Many baby boomers who are retired and senior citizens have a lot more flexibility on what to do with their time than those in the throes of the intense career/family/social times of life. One good way to invest some of your extra time is to learn about recycling—so you can pass along the information to those who don’t have time to do the research.
As the holidays approach, the idea of giving gift cards has the appeal of saving time and making sure the giftee will want and appreciate what s/he gets. You might get a few yourself. Do you know what to do with those used gift cards? The City of Chicago Recycling operation doesn’t accept them for recycling, but throwing the PVC type in your garbage—though it may seem like a little thing—still contributes to the million-years-to-disappear-from-the-landfill and toxic-byproduct problems we have with PVC and other types of plastics. Earth911.com has recycling suggestions. And here is some information on non-toxic photo-degradable plastics (that is, they will eventually degrade in the presence of light—something that’s not going to happen in a landfill—but which is currently wreaking havoc with our oceans). Meanwhile, Target, REI, Borders, Whole Foods and Walmart are using biodegradable plastic for their gift cards.
If you get non-degradable gift cards, you can mail the empty, non-reloadable ones to Earthworks, which recycles gift cards, credit cards, driver’s licenses and similar smooth plastic cards, grinds them and makes PVC sheets for new plastic cards. Cut up your cards, put them in an envelope and mail to:
Earthworks System LLC
33200 Bainbridge Road, Suite E
Solon, OH 44139
How about wrapping paper? Ribbons? Plastic packaging? Try the search recycling function on Earth911 that lets you input the type of material you’re concerned about and then input a city name or multiple zip codes to see where you may be able to drop off—or mail in—that particular type of waste.
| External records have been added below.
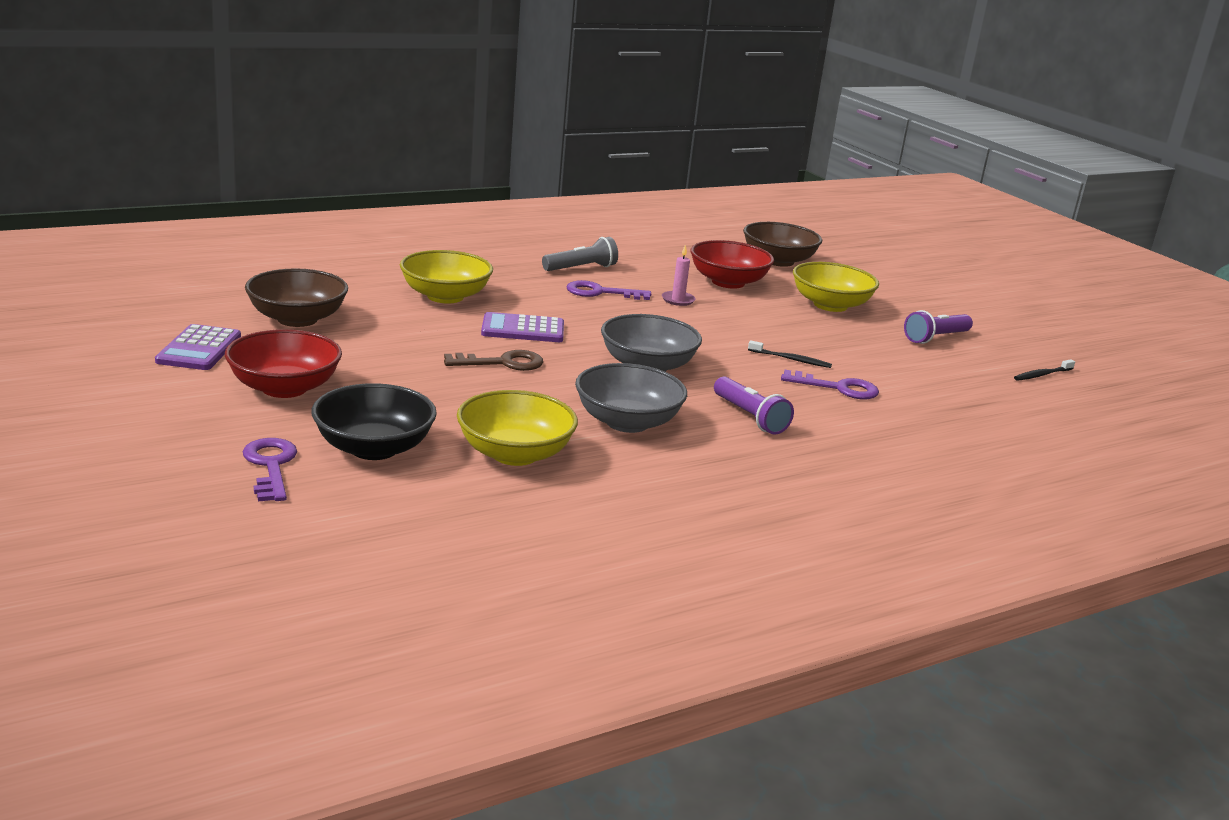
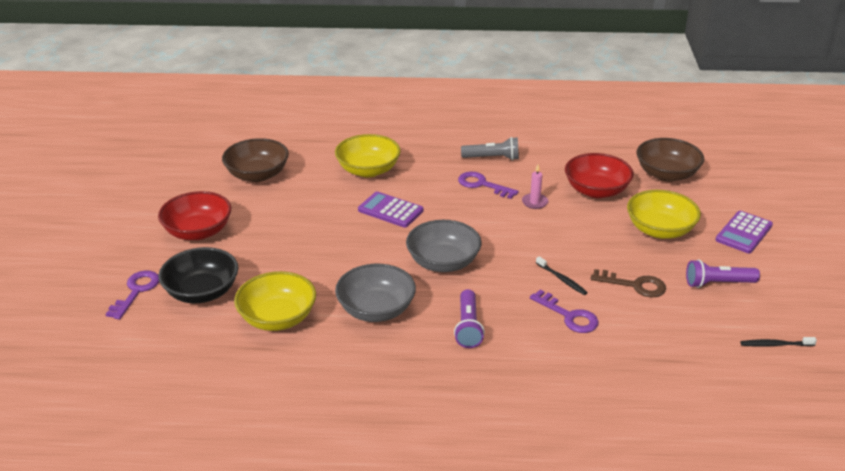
camera: 35 degrees right, 10 degrees up
(199, 349) = (181, 190): purple calculator -> purple calculator (743, 233)
(502, 363) = (346, 238): brown key -> brown key (634, 285)

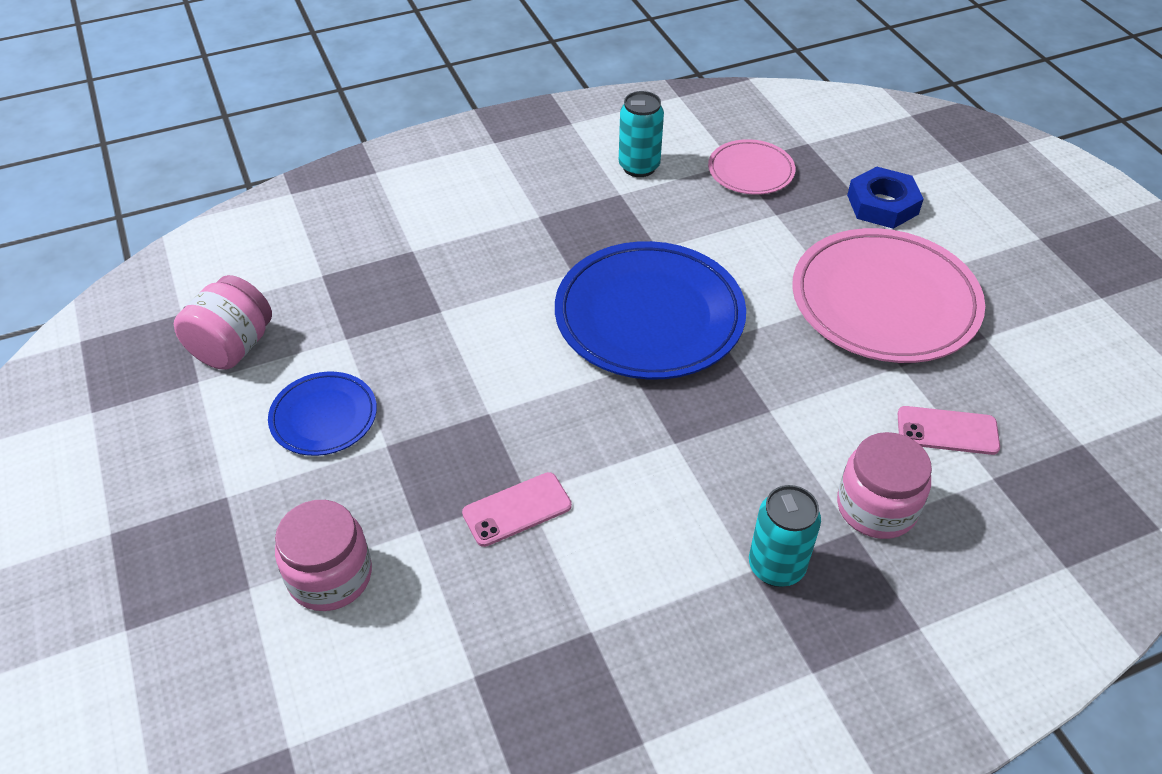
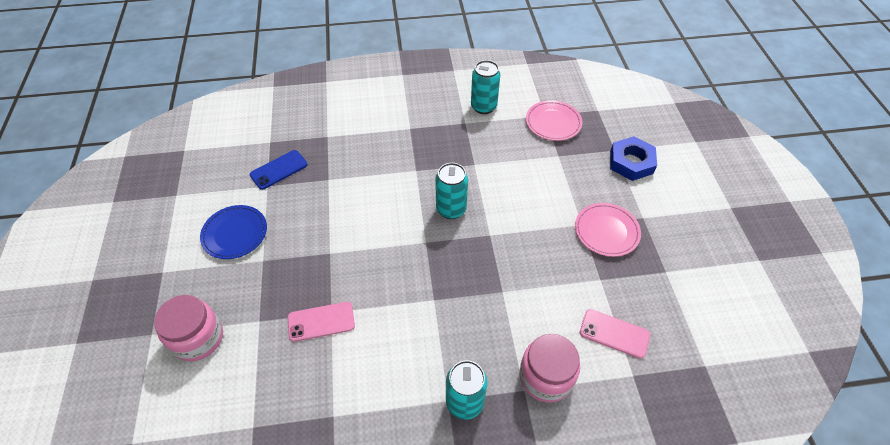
camera: 15 degrees right, 5 degrees up
(233, 347) = (203, 177): pink jar -> none
(355, 312) = (279, 170): none -> blue phone
(649, 316) = (451, 209): blue plate -> turquoise can
(884, 301) = (606, 231): pink plate -> pink plate, size x0.52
Categories include CFLs (those long-life fluorescent bulbs that contain, for heaven’s sake, mercury and MUST be recycled), computers, cell phones, rechargeable batteries that’ve died, and so on.
In Chicago the blue cart and recycling drop-off centers accept plastics numbered #1 – #5 and #7 (look for that little triangular arrow graphic). Plastics with no number or #6 are not accepted for recycling. It can be confusing trying to wade through all the restrictions, but if you’re a baby boomer who has the time, it’s worth it to help secure the future of our precious planet.